# Where to buys slsa-sodium laurel sulfoacetate



## Guest (Sep 19, 2009)

Can anyone help me? I would like to find this, but I am not having alot of luck. Thank you.


----------



## abigtroutt (Sep 19, 2009)

Good luck on trying to find it also.  I too have been looking so I can make the frosting on the bath bombs.  I found the liquid and have been playing around with it trying to make the frosting and have done it but not to my standards yet. I did find it localy but they wanted $50.00 for a cup... it crazy at that price.  What are your plans with the SLS?


----------



## Guest (Sep 20, 2009)

abigtrout, I am planning on making solid bubble bars, like LUSH's.  I dont know where to find it though ;(


----------



## gekko62 (Sep 20, 2009)

Ingredients to die for! 
http://www.ingredientstodiefor.com/item ... gory_id=35


----------



## Jody63 (Sep 20, 2009)

I just bought mine from here http://www.chemistrystore.com/searc...ate&Click+to+Search2.x=2&Click+to+Search2.y=8 Love this stuff for making bubbling bath bombs, works great.


----------



## Healinya (Sep 20, 2009)

I buy from chemistrystore also.
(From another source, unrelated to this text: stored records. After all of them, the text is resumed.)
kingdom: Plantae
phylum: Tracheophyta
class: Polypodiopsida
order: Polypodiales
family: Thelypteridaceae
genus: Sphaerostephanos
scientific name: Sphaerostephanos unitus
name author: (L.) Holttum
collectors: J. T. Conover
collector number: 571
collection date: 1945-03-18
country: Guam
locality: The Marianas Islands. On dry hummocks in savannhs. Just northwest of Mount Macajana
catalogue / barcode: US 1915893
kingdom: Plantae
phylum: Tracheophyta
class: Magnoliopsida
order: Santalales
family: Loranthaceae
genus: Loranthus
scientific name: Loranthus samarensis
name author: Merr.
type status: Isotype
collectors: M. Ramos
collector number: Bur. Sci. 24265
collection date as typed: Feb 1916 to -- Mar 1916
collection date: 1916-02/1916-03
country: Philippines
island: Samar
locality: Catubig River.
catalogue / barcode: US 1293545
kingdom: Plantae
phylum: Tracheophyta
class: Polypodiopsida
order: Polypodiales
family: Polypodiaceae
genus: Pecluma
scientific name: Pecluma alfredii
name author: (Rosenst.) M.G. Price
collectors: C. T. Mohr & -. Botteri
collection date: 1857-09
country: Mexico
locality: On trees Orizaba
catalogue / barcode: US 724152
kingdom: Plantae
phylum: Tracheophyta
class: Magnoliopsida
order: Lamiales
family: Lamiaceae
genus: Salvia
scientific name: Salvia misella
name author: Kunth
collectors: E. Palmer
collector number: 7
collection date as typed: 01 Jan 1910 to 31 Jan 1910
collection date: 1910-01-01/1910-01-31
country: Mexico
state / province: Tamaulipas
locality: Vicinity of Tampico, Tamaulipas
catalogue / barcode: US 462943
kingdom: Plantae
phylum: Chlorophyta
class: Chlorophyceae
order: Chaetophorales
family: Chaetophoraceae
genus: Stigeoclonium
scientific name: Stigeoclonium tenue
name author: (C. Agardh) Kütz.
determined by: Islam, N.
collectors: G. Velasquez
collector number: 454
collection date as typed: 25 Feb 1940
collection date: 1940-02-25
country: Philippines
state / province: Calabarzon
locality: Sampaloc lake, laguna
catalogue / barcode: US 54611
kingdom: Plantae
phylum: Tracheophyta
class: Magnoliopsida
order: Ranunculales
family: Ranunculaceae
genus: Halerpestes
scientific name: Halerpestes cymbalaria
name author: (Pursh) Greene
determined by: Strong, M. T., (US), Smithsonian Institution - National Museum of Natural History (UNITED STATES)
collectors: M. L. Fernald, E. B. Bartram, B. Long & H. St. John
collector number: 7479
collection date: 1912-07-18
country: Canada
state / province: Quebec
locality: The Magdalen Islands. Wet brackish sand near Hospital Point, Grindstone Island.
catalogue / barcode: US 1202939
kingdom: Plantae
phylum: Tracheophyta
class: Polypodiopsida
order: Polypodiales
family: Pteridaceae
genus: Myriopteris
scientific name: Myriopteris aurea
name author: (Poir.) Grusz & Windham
Great prices, fair shipping - they sent me a ton of free samples, including slsa.


----------



## Jody63 (Sep 20, 2009)

Well, pooh, I didn't receive any samples  :cry:


----------



## Guest (Sep 20, 2009)

TY everyone.


----------



## Guest (Sep 20, 2009)

I want to make Bubble Bars also.

This is the recipe I want to try.
Is it the same one you have?

http://www.pvsoap.com/recipe_bubble_bath_drop.htm


----------



## Guest (Sep 20, 2009)

castor, that is the exact one I am going to make.


----------